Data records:
______
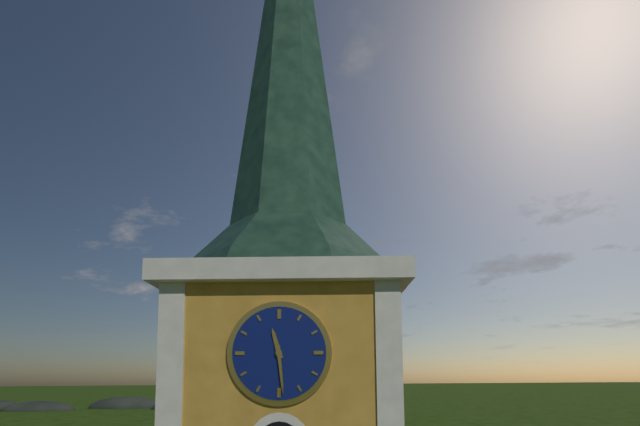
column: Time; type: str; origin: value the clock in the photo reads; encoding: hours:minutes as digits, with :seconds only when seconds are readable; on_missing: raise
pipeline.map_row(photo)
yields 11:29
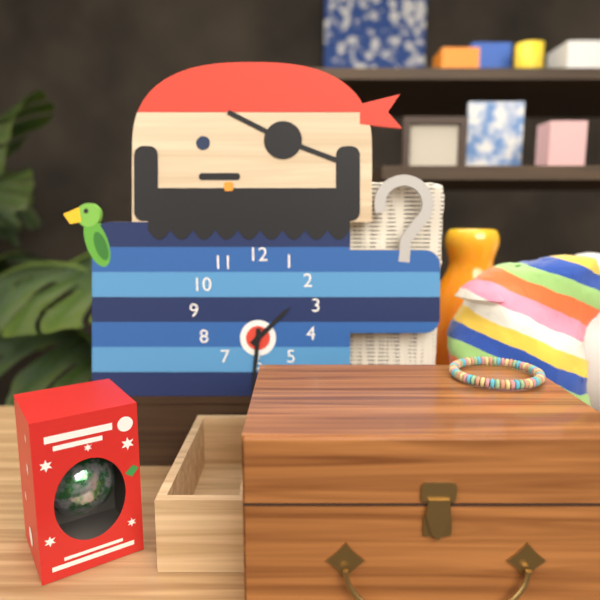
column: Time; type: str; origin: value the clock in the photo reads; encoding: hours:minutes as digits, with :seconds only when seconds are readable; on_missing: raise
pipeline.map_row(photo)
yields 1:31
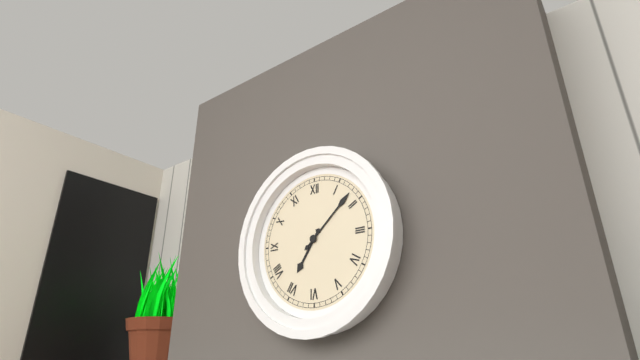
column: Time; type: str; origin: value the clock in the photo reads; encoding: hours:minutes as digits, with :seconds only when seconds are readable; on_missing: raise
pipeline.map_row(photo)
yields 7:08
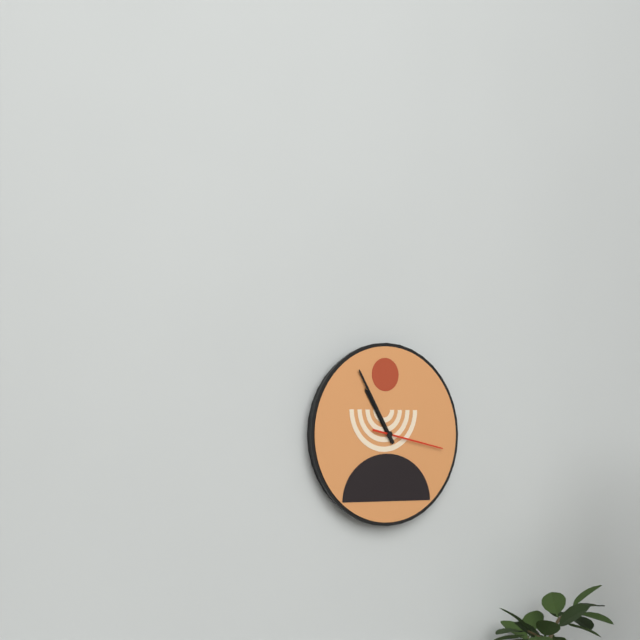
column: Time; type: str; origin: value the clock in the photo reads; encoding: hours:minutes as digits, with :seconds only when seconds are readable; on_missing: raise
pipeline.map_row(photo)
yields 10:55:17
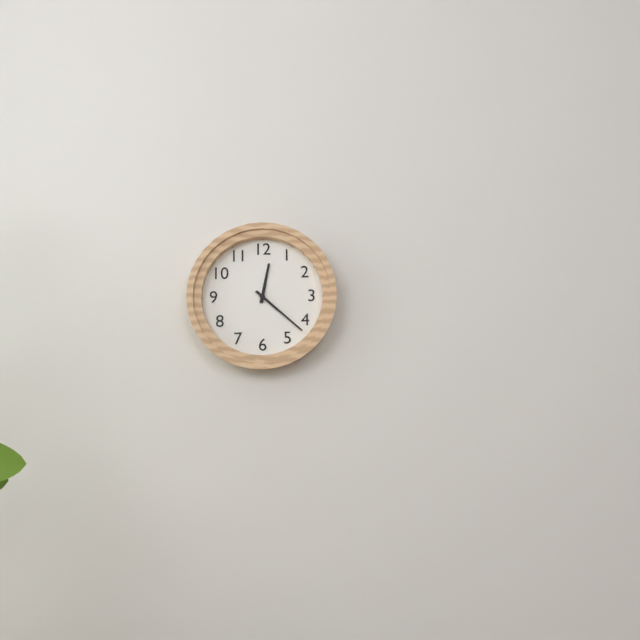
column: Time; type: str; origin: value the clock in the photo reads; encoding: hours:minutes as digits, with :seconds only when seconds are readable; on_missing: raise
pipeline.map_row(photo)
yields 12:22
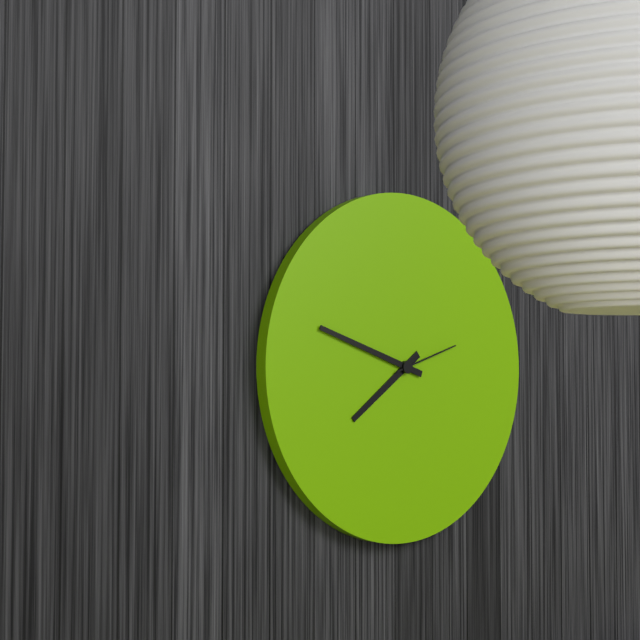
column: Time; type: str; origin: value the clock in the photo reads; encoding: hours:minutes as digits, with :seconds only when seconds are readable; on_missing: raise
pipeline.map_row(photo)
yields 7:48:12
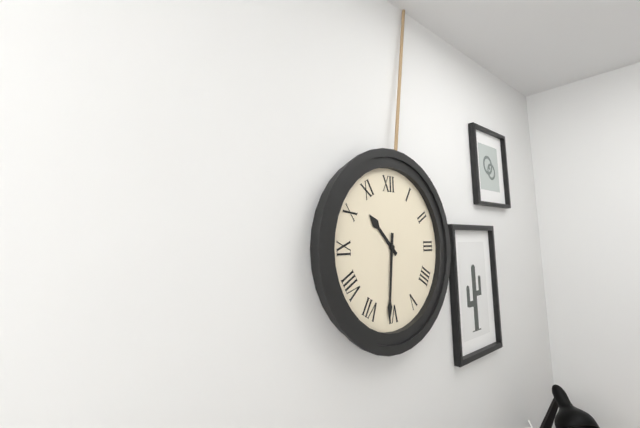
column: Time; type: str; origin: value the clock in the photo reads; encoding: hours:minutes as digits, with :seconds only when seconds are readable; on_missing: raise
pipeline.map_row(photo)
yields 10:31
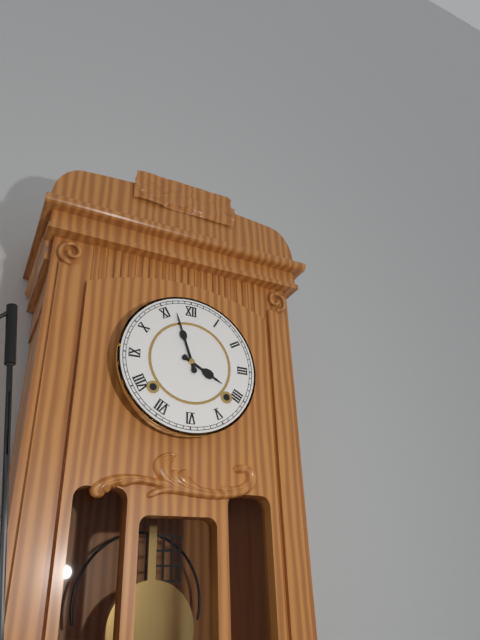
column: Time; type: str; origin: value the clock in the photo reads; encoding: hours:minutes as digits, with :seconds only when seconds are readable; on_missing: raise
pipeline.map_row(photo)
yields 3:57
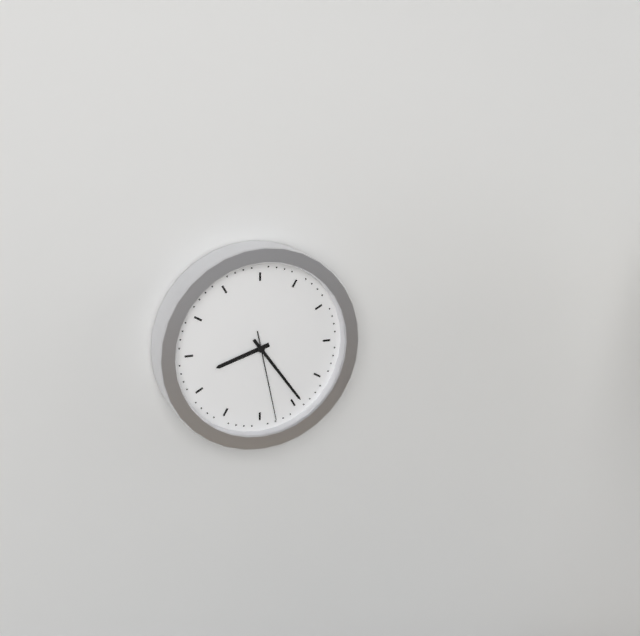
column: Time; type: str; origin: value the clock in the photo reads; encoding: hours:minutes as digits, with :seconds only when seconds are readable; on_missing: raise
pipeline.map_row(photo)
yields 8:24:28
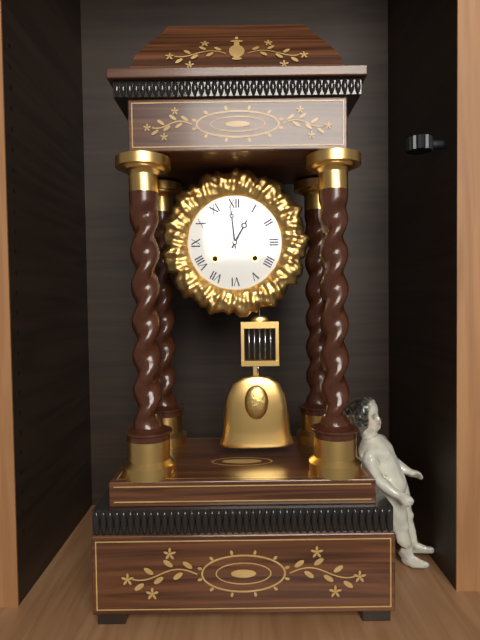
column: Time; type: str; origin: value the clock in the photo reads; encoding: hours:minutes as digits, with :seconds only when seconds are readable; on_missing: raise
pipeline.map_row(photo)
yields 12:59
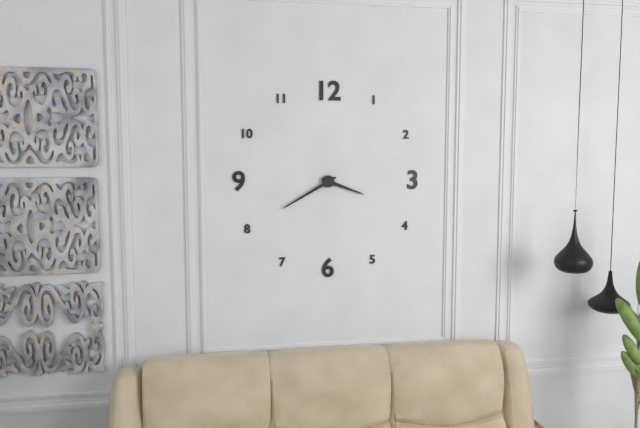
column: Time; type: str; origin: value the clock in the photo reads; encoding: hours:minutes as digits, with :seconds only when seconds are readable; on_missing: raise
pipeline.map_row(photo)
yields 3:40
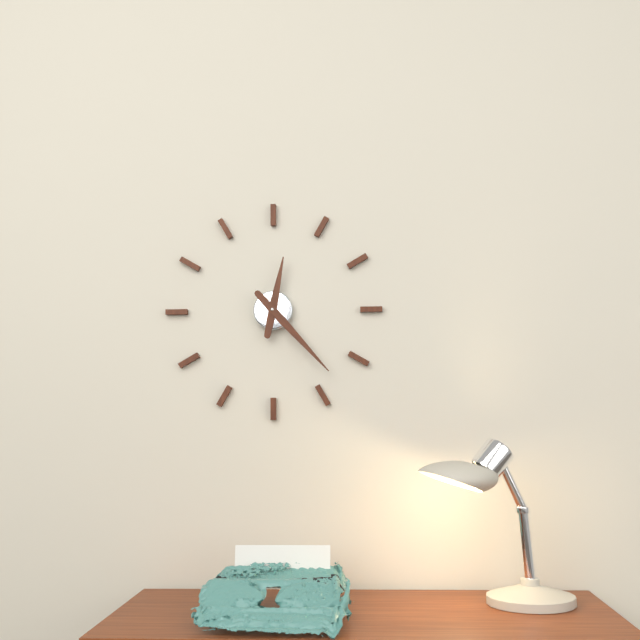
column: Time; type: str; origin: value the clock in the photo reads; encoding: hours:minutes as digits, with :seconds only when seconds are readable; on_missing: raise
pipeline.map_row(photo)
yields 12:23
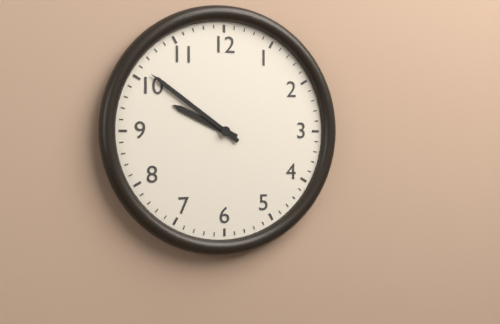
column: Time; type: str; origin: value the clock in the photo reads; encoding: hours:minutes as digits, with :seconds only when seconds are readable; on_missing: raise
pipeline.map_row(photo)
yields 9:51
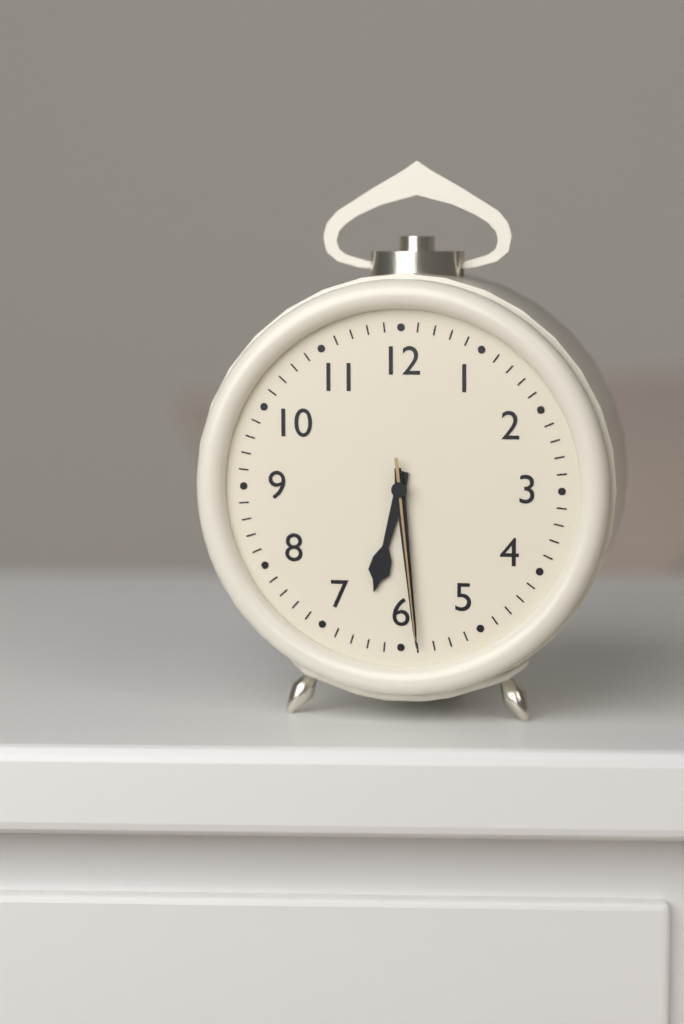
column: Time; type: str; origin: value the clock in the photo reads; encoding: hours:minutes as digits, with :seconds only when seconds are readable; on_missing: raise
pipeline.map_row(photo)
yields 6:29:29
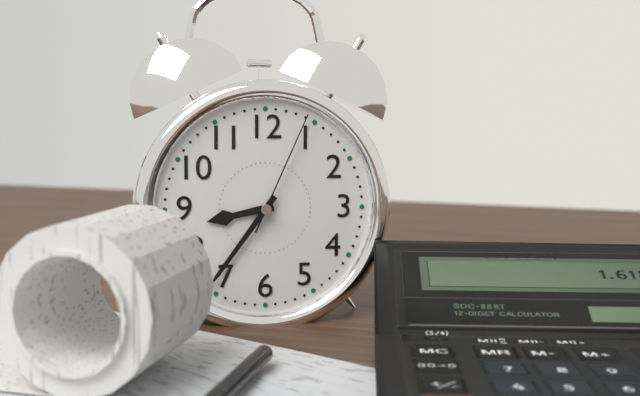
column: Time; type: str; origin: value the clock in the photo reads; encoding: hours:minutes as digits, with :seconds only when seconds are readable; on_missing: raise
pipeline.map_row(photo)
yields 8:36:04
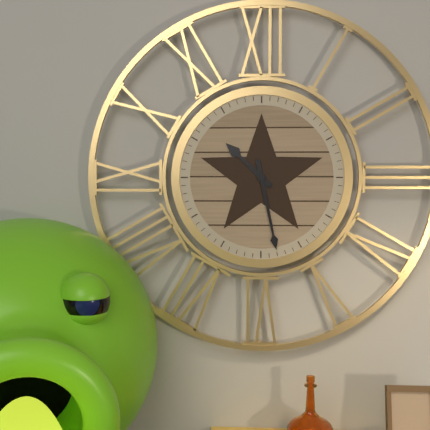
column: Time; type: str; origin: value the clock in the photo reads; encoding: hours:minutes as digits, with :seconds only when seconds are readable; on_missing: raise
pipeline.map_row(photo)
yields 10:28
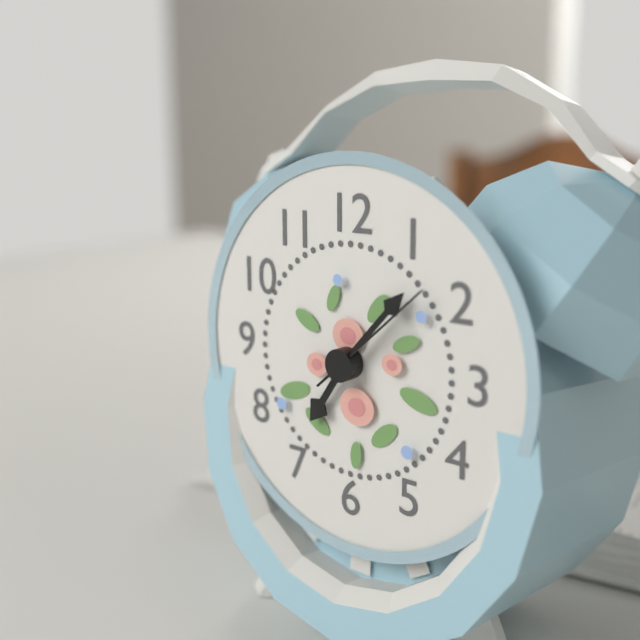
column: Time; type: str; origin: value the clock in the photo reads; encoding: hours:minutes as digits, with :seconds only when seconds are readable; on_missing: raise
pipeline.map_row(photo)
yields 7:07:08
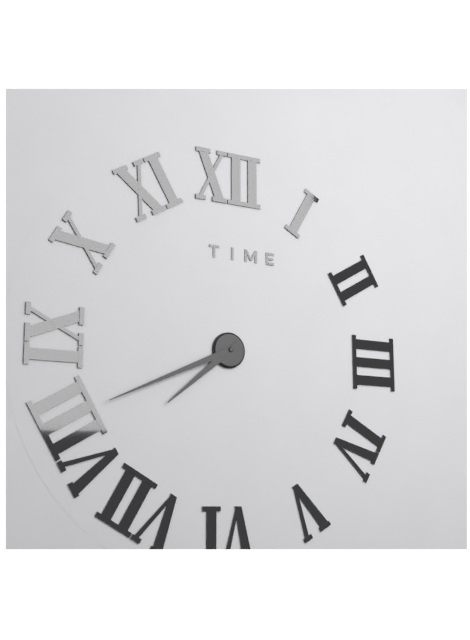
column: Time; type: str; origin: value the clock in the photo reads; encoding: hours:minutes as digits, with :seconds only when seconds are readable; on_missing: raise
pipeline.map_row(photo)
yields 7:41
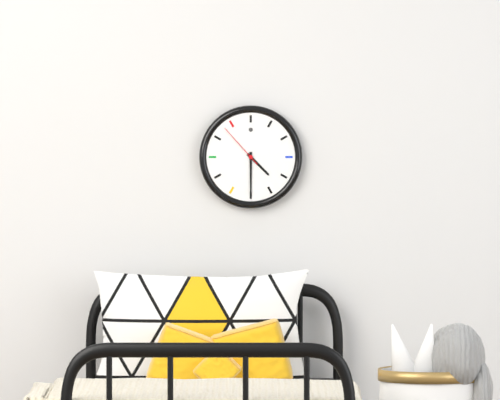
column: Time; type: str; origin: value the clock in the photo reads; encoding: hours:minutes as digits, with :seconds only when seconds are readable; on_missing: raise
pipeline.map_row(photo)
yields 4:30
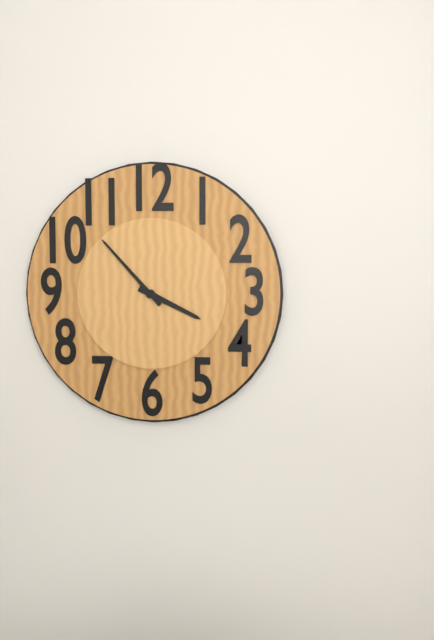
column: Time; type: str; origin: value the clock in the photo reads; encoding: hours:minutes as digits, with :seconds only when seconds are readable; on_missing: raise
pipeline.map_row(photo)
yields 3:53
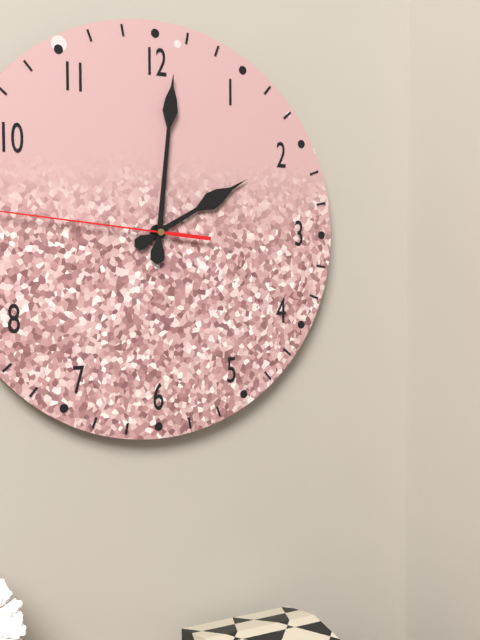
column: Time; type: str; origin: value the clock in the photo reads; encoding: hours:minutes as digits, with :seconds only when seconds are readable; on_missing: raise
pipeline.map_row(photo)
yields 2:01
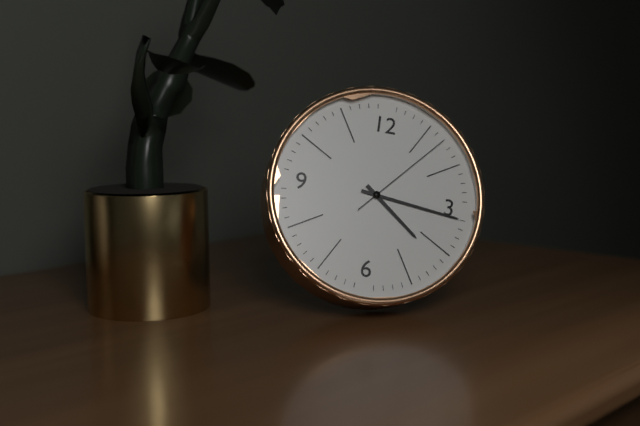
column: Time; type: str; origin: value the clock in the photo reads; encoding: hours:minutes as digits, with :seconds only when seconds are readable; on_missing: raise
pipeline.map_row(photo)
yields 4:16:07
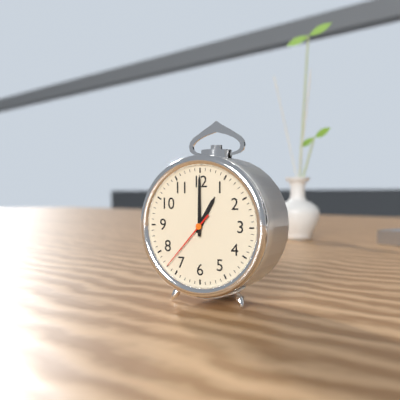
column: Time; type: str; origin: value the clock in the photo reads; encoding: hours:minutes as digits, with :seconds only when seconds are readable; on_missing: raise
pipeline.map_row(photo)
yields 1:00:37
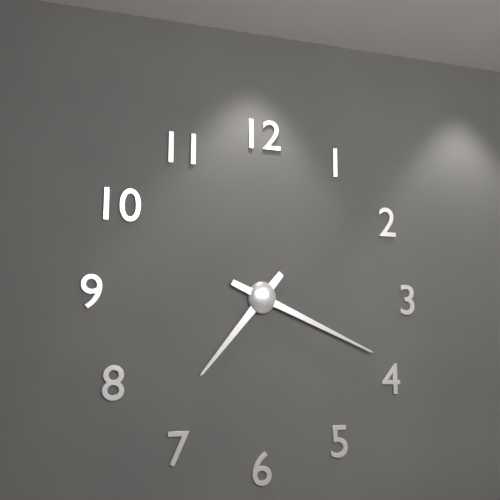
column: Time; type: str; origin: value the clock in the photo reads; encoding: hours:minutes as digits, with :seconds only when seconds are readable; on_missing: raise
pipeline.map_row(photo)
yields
______
* _Task details_
Lay out every line of the entries above as a numbered list, dropping blank lines and omitting the pictures.

* _In response_
1. column: Time; type: str; origin: value the clock in the photo reads; encoding: hours:minutes as digits, with :seconds only when seconds are readable; on_missing: raise
2. pipeline.map_row(photo)
3. yields 11:29
4. column: Time; type: str; origin: value the clock in the photo reads; encoding: hours:minutes as digits, with :seconds only when seconds are readable; on_missing: raise
5. pipeline.map_row(photo)
6. yields 1:31
7. column: Time; type: str; origin: value the clock in the photo reads; encoding: hours:minutes as digits, with :seconds only when seconds are readable; on_missing: raise
8. pipeline.map_row(photo)
9. yields 7:08
10. column: Time; type: str; origin: value the clock in the photo reads; encoding: hours:minutes as digits, with :seconds only when seconds are readable; on_missing: raise
11. pipeline.map_row(photo)
12. yields 10:55:17
13. column: Time; type: str; origin: value the clock in the photo reads; encoding: hours:minutes as digits, with :seconds only when seconds are readable; on_missing: raise
14. pipeline.map_row(photo)
15. yields 12:22
16. column: Time; type: str; origin: value the clock in the photo reads; encoding: hours:minutes as digits, with :seconds only when seconds are readable; on_missing: raise
17. pipeline.map_row(photo)
18. yields 7:48:12
19. column: Time; type: str; origin: value the clock in the photo reads; encoding: hours:minutes as digits, with :seconds only when seconds are readable; on_missing: raise
20. pipeline.map_row(photo)
21. yields 10:31
22. column: Time; type: str; origin: value the clock in the photo reads; encoding: hours:minutes as digits, with :seconds only when seconds are readable; on_missing: raise
23. pipeline.map_row(photo)
24. yields 3:57
25. column: Time; type: str; origin: value the clock in the photo reads; encoding: hours:minutes as digits, with :seconds only when seconds are readable; on_missing: raise
26. pipeline.map_row(photo)
27. yields 8:24:28
28. column: Time; type: str; origin: value the clock in the photo reads; encoding: hours:minutes as digits, with :seconds only when seconds are readable; on_missing: raise
29. pipeline.map_row(photo)
30. yields 12:59
31. column: Time; type: str; origin: value the clock in the photo reads; encoding: hours:minutes as digits, with :seconds only when seconds are readable; on_missing: raise
32. pipeline.map_row(photo)
33. yields 3:40
34. column: Time; type: str; origin: value the clock in the photo reads; encoding: hours:minutes as digits, with :seconds only when seconds are readable; on_missing: raise
35. pipeline.map_row(photo)
36. yields 12:23
37. column: Time; type: str; origin: value the clock in the photo reads; encoding: hours:minutes as digits, with :seconds only when seconds are readable; on_missing: raise
38. pipeline.map_row(photo)
39. yields 9:51
40. column: Time; type: str; origin: value the clock in the photo reads; encoding: hours:minutes as digits, with :seconds only when seconds are readable; on_missing: raise
41. pipeline.map_row(photo)
42. yields 6:29:29
43. column: Time; type: str; origin: value the clock in the photo reads; encoding: hours:minutes as digits, with :seconds only when seconds are readable; on_missing: raise
44. pipeline.map_row(photo)
45. yields 8:36:04
46. column: Time; type: str; origin: value the clock in the photo reads; encoding: hours:minutes as digits, with :seconds only when seconds are readable; on_missing: raise
47. pipeline.map_row(photo)
48. yields 10:28
49. column: Time; type: str; origin: value the clock in the photo reads; encoding: hours:minutes as digits, with :seconds only when seconds are readable; on_missing: raise
50. pipeline.map_row(photo)
51. yields 7:07:08
52. column: Time; type: str; origin: value the clock in the photo reads; encoding: hours:minutes as digits, with :seconds only when seconds are readable; on_missing: raise
53. pipeline.map_row(photo)
54. yields 7:41
55. column: Time; type: str; origin: value the clock in the photo reads; encoding: hours:minutes as digits, with :seconds only when seconds are readable; on_missing: raise
56. pipeline.map_row(photo)
57. yields 4:30
58. column: Time; type: str; origin: value the clock in the photo reads; encoding: hours:minutes as digits, with :seconds only when seconds are readable; on_missing: raise
59. pipeline.map_row(photo)
60. yields 3:53
61. column: Time; type: str; origin: value the clock in the photo reads; encoding: hours:minutes as digits, with :seconds only when seconds are readable; on_missing: raise
62. pipeline.map_row(photo)
63. yields 2:01
64. column: Time; type: str; origin: value the clock in the photo reads; encoding: hours:minutes as digits, with :seconds only when seconds are readable; on_missing: raise
65. pipeline.map_row(photo)
66. yields 4:16:07
67. column: Time; type: str; origin: value the clock in the photo reads; encoding: hours:minutes as digits, with :seconds only when seconds are readable; on_missing: raise
68. pipeline.map_row(photo)
69. yields 1:00:37
70. column: Time; type: str; origin: value the clock in the photo reads; encoding: hours:minutes as digits, with :seconds only when seconds are readable; on_missing: raise
71. pipeline.map_row(photo)
72. yields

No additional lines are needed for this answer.